The Checklist: Does Your City Actually Support Music?
Here's how to evaluate whether your local music ecosystem is healthy or hostile:
Zoning and venues. Are new apartment buildings going up next to venues? That's a death sentence for live music -- noise complaints follow. Cities that support music protect venue zones.
Affordable rehearsal and studio space. When rents skyrocket and creative spaces get converted to condos, musicians leave. Good cities actively protect or subsidize creative workspace.
Night-time economy policy. Does your city treat nightlife as a nuisance or an economic driver? Cities with night mayors or dedicated nighttime economy strategies tend to have healthier music scenes.
Music in economic development. Is music mentioned in your city's economic plan? Shapiro says most economic development "requires a shovel." Music doesn't. But that's partly why it's misunderstood and underfunded.
Support infrastructure. Are there grants, export offices, or industry organizations that help local musicians? Cities like Helsinki (Music Finland), Toronto, and Austin have these. Many cities don't.
Why This Matters Beyond Policy
A music venue isn't just a performance space. It's a community center that generates economic activity in every direction -- restaurants, transport, alcohol suppliers, accountants, delivery drivers. None of that exists without artists on stage.
Shapiro's example from Madison, Wisconsin: the city used music as a tool to address systemic racism -- creating a task force that led to zoning reforms, investment, and community organizing. Not through a music program, but through music as policy.
What the Music Industry Gets Wrong
"The traditional Western music industry tends to think very internally. We have our horses with blinders on."
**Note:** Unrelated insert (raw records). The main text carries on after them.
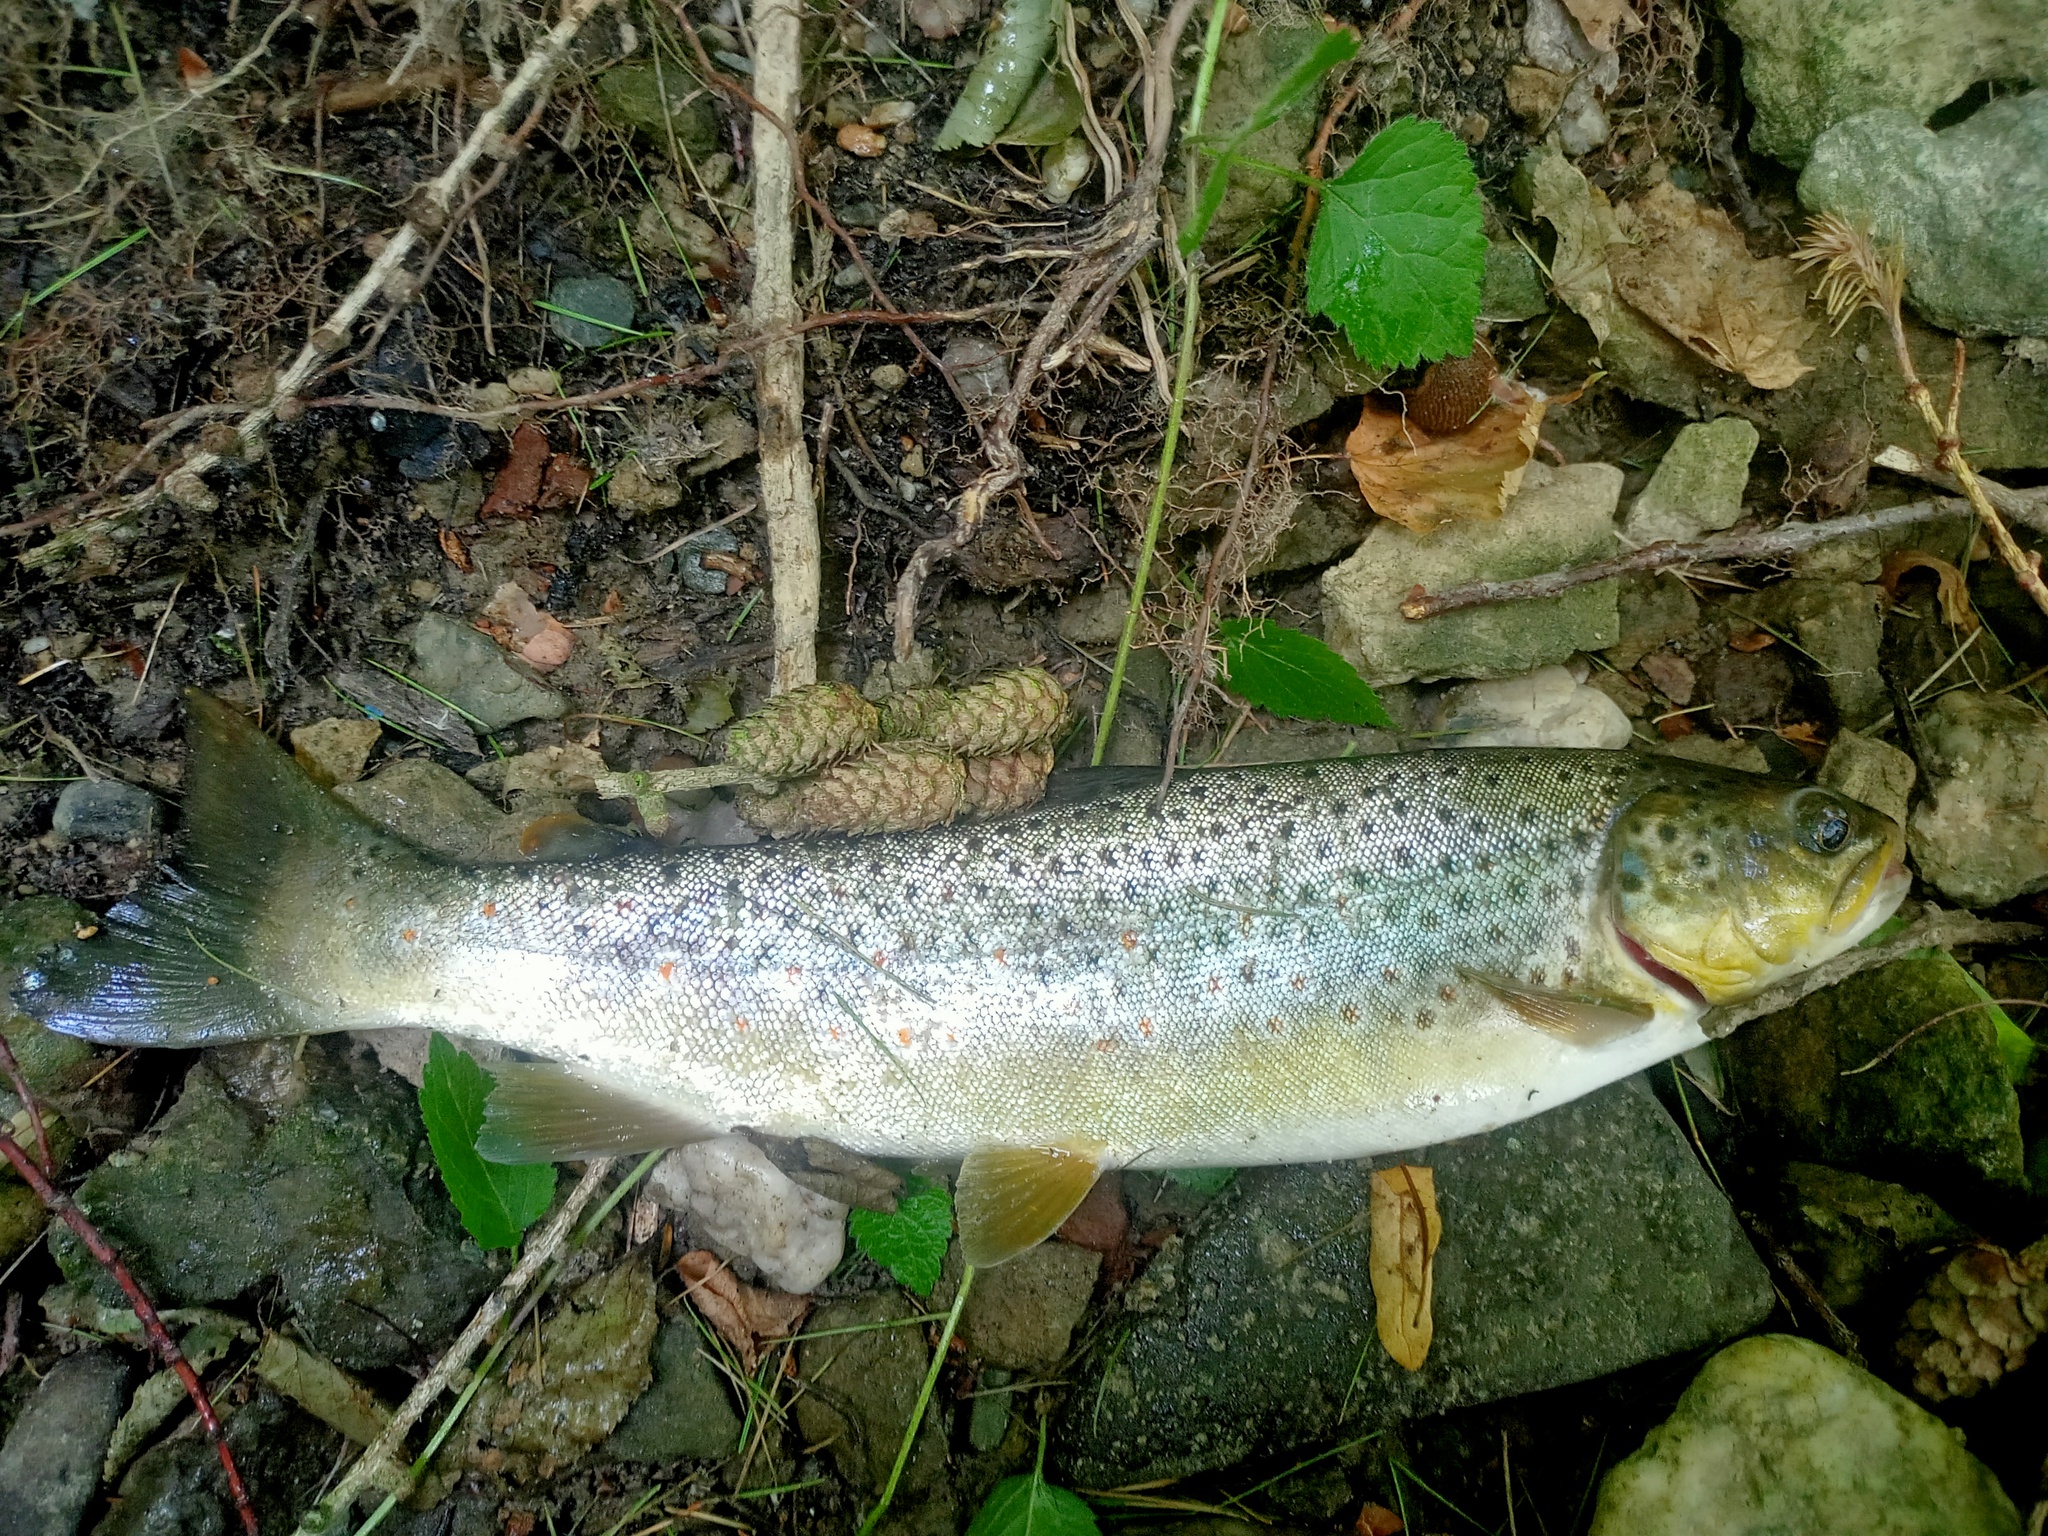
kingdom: Animalia
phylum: Chordata
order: Salmoniformes
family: Salmonidae
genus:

Everyone focuses on streaming rates, AI policy, or fan monetization. Meanwhile, music's external value -- its impact on cities, health, education, social cohesion -- goes unarticulated. Shapiro believes the music industry could be worth five or six times its current size. Not through better streaming economics, but through getting non-music entities to invest in music.
"The best way for labels or management -- anyone investing in artists -- to save money is to get someone else to pay for it."
What You Can Do
If you're a musician or studio owner, you exist within an ecosystem, not just a market.
Get involved locally. Know who makes zoning decisions in your area. Show up to city council meetings when venue protections or creative space funding is discussed.
Articulate your economic value. When talking to landlords, city officials, or investors, frame your studio or music space in economic terms: jobs created, foot traffic generated, community served.
Connect with local music organizations. Export offices, industry associations, and music commissions exist in many cities. If yours doesn't have one, that's both a problem and an opportunity.
Support other venues and spaces. A thriving local scene means more artists who need studios. The stronger your local music economy, the more artists come through your door.
Key Takeaways
- Music's greatest untapped value is external -- its impact on cities, economies, and communities beyond the industry itself.
- Evaluate your city: are venues protected? Is creative space affordable? Is music in the economic plan? If not, get involved.
- Studios and venues thrive in healthy ecosystems. Investing time in your local music economy pays back in bookings.